To investigate the role of micro ribonucleic acid (miR)-548c-3p in myocardial fibrosis after myocardial infarction (MI), and to explore the possible underlying.

The rat model of MI was successfully established in-vivo. MiR-548c-3p was upregulated via lentivirus transfection with miR-548c-3p mimics. Cardiac function of rats was detected via echocardiography. Meanwhile, Sirius red and Masson staining were used to detect the level of fibrosis index in MI model. Subsequently, myocardial fibroblasts were isolated and cultured in vitro. An oxygen-glucose deprivation (OGD) model was established to mimicking the ischemic condition. Furthermore, the relationship between miR-548c-3p and c-Myb was verified, and the levels of fibrosis-related factors (including α-SMA and COL1A1) were measured.
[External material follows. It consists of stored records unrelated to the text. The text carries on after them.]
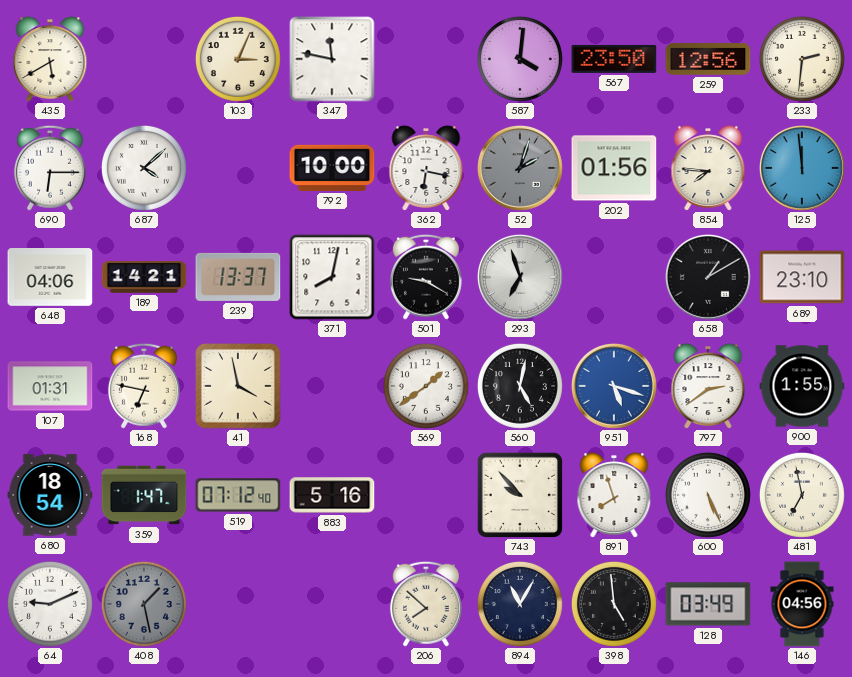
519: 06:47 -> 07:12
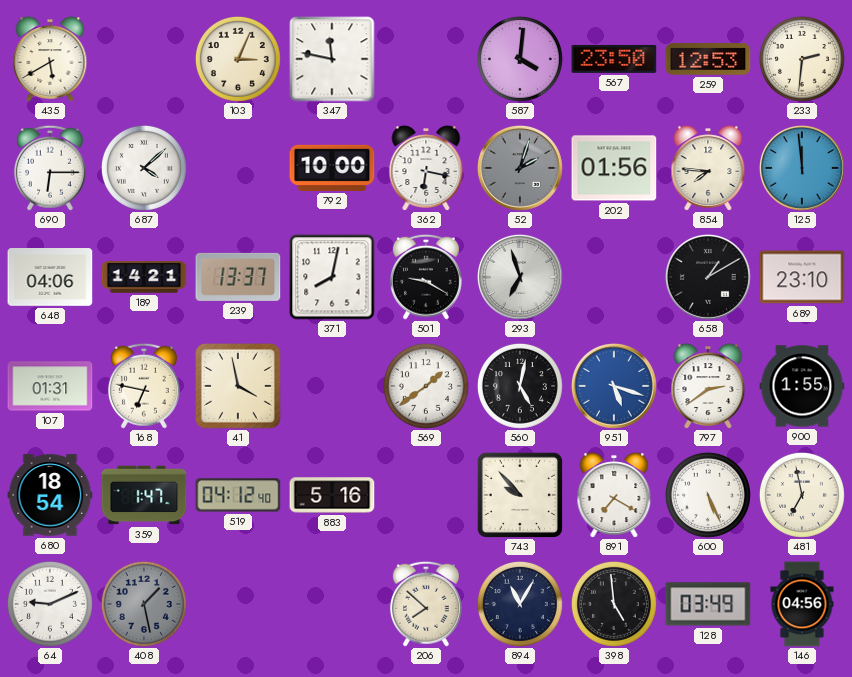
259: 12:56 -> 12:53
519: 07:12 -> 04:12
891: 7:57 -> 7:20
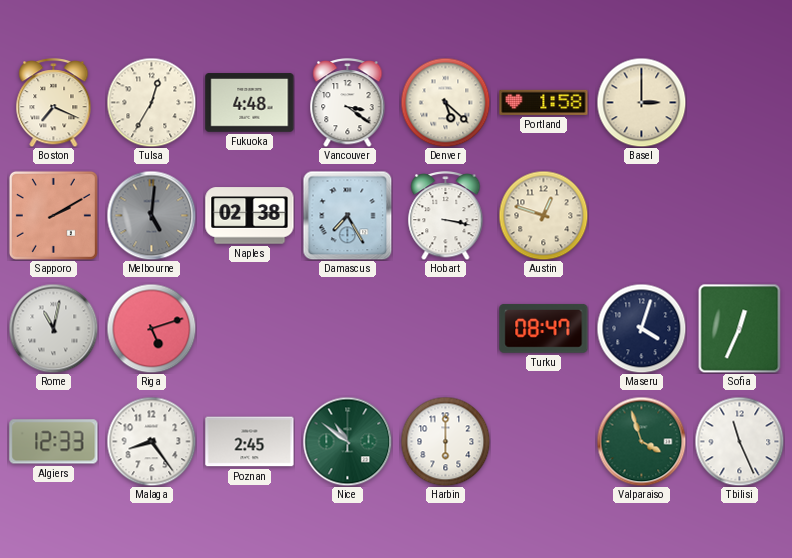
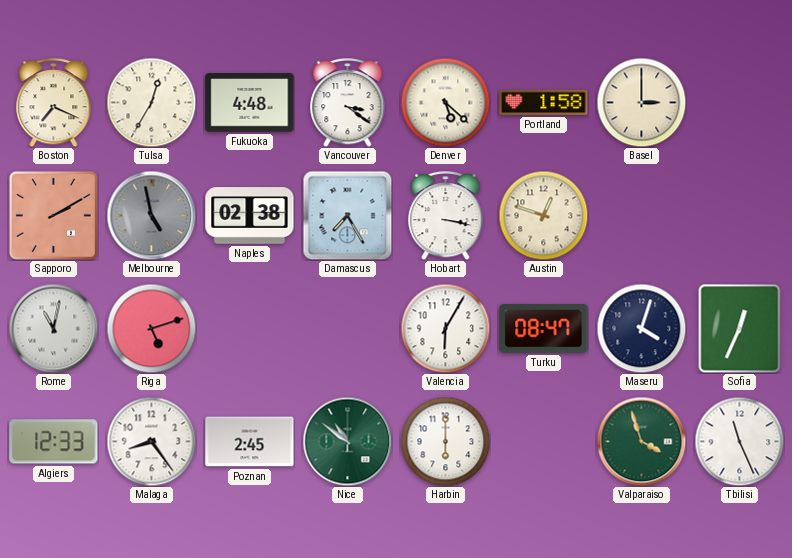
Melbourne: 5:01 -> 4:58
Valencia: none -> 6:05
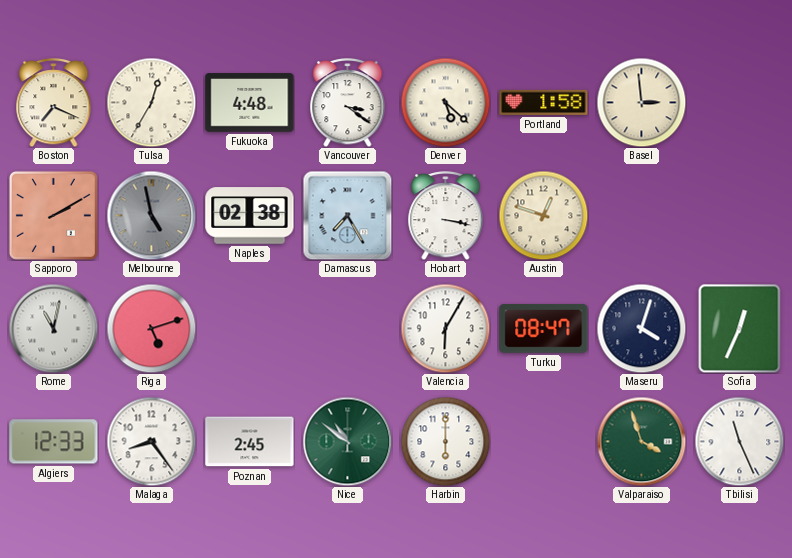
Basel: 3:00 -> 2:59
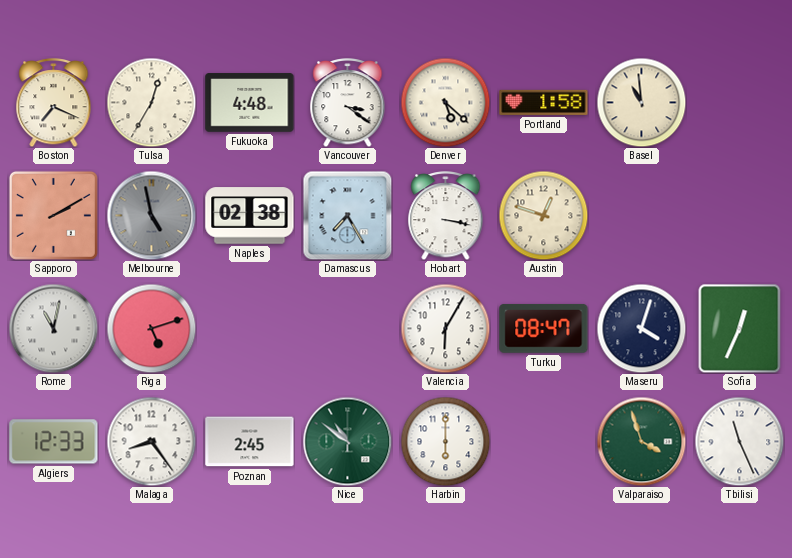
Basel: 2:59 -> 10:59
In-vivo experiments showed that miR-548c-3p expression in rats was significantly down-regulated at 2 and 4 weeks after MI. Up-regulation of miR-548c-3p significantly improved cardiac function, reduced myocardial fibrosis and inhibited the protein expression of proto-oncogene c-Myb (c-Myb). In vitro experiments revealed that c-Myb was a target gene of miR-548c-3p. In addition, miR-548c-3p could inhibit the expressions of α-SMA and COL1A1 through targeting c-Myb.

MiR-548c-3p could improve myocardial fibrosis by targeting c-Myb.